Recopiez, s'il vous plaît, le passage de l'extrait ci-dessous sur les eaux de Kusatsu, en commençant par "Comme nous l’avons" et en poursuivant jusqu'à "une température excessive.".

* **Extrait du document**:
================================
Le héros local, outre les membres de l’équipe de football du village dénommée « Thespa » (ce n’est pas une quelconque divinité grecque, mais juste la contraction des mots anglais « the spa ») qui est présente en deuxième division japonaise, est le Dr. Baelz un médecin allemand qui fut en son temps le docteur attitré de la famille impériale japonaises et qui a scientifiquement (et longuement) « étudié » les vertus médicinales de l’eau de Kusatsu. Il faut croire que les propriétés bénéfiques de cette eau, qui viendraient de sa forte acidité, étaient néanmoins connues de longue date puisque sur la place du village un panneau nous explique que Tokugawa Ieyasu (encore lui !) en aurait fait porté à Tokyo pour son usage personnel.
Comme nous l’avons souligné au début, une des caractéristiques de la source est sa très forte température. Elle serait de 94°C à la source : il faut donc la refroidir avant de l’utiliser pour se baigner. Mais il ne faut pas la diluer sous peine d’en perdre les bénéfices, c’est pourquoi deux techniques ont été mises au point pour ce faire.
La première est le Yubatake (湯畑), littéralement « le champ d’eau chaude ». Il s’agit d’une impressionnante construction faite de multiples canaux en bois qui trône sur la place du village. L’eau passant dans ces canaux se refroidit naturellement au contact de l’air avant d’être redistribuée dans les différents bains du village. Il y a bien sûr de nombreux bains payants et autre ryokans, mais de-ci de-là on trouve également des bains gratuits, simples cahutes de bois abritant un bain rempli d’eau à une température excessive.
================================
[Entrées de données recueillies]
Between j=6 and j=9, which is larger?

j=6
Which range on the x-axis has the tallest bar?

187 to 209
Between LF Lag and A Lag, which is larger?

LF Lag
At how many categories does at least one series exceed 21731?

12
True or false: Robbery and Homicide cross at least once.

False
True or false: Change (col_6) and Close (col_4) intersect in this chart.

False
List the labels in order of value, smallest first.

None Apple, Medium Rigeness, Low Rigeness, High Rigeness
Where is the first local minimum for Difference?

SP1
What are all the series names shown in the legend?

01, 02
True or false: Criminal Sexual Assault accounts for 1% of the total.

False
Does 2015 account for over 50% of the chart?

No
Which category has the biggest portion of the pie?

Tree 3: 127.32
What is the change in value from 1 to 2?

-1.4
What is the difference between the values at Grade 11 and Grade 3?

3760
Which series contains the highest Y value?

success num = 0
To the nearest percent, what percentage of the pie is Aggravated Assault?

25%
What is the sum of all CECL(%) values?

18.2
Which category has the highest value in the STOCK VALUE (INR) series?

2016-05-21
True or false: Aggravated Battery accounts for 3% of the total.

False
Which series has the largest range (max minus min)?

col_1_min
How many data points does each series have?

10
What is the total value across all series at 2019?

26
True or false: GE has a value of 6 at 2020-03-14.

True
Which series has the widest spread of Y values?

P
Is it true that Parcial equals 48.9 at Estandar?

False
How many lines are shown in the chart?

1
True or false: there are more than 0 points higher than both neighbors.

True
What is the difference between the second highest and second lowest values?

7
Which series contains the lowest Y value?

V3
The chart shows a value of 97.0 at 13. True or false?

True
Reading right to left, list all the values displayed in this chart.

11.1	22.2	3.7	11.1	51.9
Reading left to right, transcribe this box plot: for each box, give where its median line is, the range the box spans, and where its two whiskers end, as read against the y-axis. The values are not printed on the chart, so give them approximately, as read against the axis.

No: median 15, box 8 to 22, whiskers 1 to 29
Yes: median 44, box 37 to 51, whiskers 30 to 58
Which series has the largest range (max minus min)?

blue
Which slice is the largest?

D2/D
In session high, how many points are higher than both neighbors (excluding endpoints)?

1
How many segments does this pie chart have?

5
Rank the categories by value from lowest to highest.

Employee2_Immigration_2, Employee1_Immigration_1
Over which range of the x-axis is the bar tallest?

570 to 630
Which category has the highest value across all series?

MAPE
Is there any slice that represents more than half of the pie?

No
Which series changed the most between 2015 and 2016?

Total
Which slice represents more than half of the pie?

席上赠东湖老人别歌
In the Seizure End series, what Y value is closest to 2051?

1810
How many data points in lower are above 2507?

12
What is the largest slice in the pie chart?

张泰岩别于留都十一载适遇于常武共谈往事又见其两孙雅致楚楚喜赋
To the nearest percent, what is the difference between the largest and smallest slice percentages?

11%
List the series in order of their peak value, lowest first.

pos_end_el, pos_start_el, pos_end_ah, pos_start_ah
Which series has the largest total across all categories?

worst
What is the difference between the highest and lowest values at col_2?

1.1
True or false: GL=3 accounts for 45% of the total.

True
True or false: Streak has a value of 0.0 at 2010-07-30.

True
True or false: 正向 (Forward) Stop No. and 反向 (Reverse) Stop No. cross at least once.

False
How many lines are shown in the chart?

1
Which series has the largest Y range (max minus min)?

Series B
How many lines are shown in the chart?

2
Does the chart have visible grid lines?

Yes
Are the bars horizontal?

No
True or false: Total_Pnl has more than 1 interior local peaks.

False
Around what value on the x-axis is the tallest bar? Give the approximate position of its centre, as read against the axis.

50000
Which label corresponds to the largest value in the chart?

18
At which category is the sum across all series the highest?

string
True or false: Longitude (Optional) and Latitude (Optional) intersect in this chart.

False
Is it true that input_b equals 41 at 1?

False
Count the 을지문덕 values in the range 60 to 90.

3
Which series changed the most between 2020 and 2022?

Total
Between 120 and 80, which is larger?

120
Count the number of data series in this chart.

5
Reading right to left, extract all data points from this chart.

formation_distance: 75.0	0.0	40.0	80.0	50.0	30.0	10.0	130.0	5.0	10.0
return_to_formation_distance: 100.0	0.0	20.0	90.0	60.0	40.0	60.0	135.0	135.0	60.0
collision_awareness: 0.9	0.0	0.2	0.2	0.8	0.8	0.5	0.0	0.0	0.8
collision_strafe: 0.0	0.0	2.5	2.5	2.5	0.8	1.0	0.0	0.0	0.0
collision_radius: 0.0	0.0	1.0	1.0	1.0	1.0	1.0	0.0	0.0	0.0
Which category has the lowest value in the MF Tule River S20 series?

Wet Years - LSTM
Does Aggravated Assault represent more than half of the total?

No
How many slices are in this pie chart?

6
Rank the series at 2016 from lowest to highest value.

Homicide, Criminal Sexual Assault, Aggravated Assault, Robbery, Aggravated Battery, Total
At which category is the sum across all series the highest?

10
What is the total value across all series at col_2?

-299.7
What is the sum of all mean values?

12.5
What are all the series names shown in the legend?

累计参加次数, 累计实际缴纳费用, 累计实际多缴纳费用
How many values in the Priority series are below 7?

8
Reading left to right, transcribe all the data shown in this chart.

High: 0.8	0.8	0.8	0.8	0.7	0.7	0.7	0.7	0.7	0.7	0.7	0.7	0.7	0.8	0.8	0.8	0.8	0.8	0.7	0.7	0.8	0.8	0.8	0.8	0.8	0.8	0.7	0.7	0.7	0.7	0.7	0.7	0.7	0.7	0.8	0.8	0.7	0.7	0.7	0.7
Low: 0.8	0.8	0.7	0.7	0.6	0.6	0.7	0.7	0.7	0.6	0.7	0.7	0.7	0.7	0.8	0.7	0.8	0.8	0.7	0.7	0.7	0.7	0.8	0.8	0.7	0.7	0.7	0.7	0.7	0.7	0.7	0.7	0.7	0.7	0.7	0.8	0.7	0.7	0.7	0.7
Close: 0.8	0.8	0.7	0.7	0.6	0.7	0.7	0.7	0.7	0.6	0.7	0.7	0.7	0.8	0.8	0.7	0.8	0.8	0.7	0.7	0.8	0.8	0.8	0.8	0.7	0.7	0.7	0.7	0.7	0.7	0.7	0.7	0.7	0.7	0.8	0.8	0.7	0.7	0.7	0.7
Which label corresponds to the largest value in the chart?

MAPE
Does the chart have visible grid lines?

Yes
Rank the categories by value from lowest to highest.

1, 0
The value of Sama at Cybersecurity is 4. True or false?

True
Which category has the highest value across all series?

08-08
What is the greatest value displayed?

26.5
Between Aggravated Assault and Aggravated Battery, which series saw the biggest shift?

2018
================================
* **Solution détaillée**:
Comme nous l’avons souligné au début, une des caractéristiques de la source est sa très forte température. Elle serait de 94°C à la source : il faut donc la refroidir avant de l’utiliser pour se baigner. Mais il ne faut pas la diluer sous peine d’en perdre les bénéfices, c’est pourquoi deux techniques ont été mises au point pour ce faire.
La première est le Yubatake (湯畑), littéralement « le champ d’eau chaude ». Il s’agit d’une impressionnante construction faite de multiples canaux en bois qui trône sur la place du village. L’eau passant dans ces canaux se refroidit naturellement au contact de l’air avant d’être redistribuée dans les différents bains du village. Il y a bien sûr de nombreux bains payants et autre ryokans, mais de-ci de-là on trouve également des bains gratuits, simples cahutes de bois abritant un bain rempli d’eau à une température excessive.